Single-nanoparticle detection using quasi-bound states in the continuum supported by silicon metasurfaces

TL;DR

This paper demonstrates a silicon metasurface sensor capable of detecting single nanoparticles by exploiting quasi-bound states in the continuum, achieving high sensitivity and enabling single-molecule biosensing.

Contribution

The authors introduce low-contrast BIC metasurfaces that enable single-nanoparticle detection with high Q-factors, overcoming previous limitations in local refractive index sensing.

Findings

Achieved a Q factor of 4.5 x 10^4 in heavy water.

Detected step-like resonance shifts from 100 nm nanoparticles.
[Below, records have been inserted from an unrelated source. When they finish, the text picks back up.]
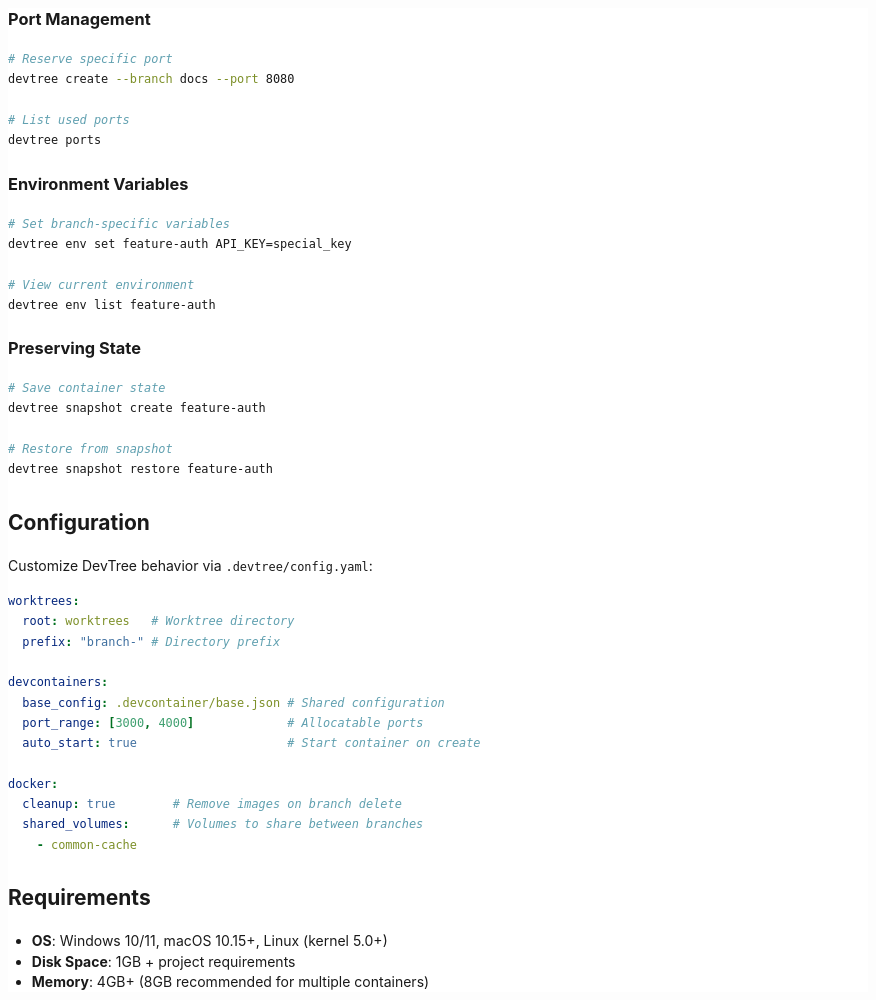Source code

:### Port Management
```bash
# Reserve specific port
devtree create --branch docs --port 8080

# List used ports
devtree ports
```

### Environment Variables
```bash
# Set branch-specific variables
devtree env set feature-auth API_KEY=special_key

# View current environment
devtree env list feature-auth
```

### Preserving State
```bash
# Save container state
devtree snapshot create feature-auth

# Restore from snapshot
devtree snapshot restore feature-auth
```

## Configuration
Customize DevTree behavior via `.devtree/config.yaml`:

```yaml
worktrees:
  root: worktrees   # Worktree directory
  prefix: "branch-" # Directory prefix

devcontainers:
  base_config: .devcontainer/base.json # Shared configuration
  port_range: [3000, 4000]             # Allocatable ports
  auto_start: true                     # Start container on create

docker:
  cleanup: true        # Remove images on branch delete
  shared_volumes:      # Volumes to share between branches
    - common-cache
```

## Requirements
- **OS**: Windows 10/11, macOS 10.15+, Linux (kernel 5.0+)
- **Disk Space**: 1GB + project requirements
- **Memory**: 4GB+ (8GB recommended for multiple containers)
Modified resonance linewidth and amplitude for single-particle sensitivity.

Abstract

The detection of single particles or molecules represents a critical milestone in the development of biosensing technologies. Recently developed optical sensors based on quasi-bound states in the continuum (qBICs) have primarily focused on detecting global refractive index changes, aiming to simultaneously enhance both refractive index sensitivity and quality ($Q$) factors. However, sensors capable of resolving local refractive index perturbations, such as the binding of a nanometer-sized molecule on a surface, remain elusive and have not yet been demonstrated in BIC geometries due to the limited $Q$ factors and relatively large mode volumes. Here, we demonstrate low-contrast BIC metasurfaces that can perform sensing with a virus-sized single-nanoparticle resolution. The qBIC resonance operating at the critical coupling condition exhibits an experimental $Q$ factor of 4.5 x 10$^4$ in heavy water. The strong interaction between the localized electric field and polystyrene nanoparticles with a diameter of 100 nm enable the experimental observation of step-like resonance wavelength shifts, serving as signatures of individual particle binding events. Furthermore, binding-induced modifications to the qBIC resonance alter the optical confinement and asymmetry factor, inducing changes not only in the resonance wavelength but also in the linewidth and amplitude with single-particle sensitivity. Combined with position-insensitive response and free-space accessible features, low-contrast BIC metasurfaces provide a user-friendly platform for next-generation single-molecule sensing integrated with microfluidic systems.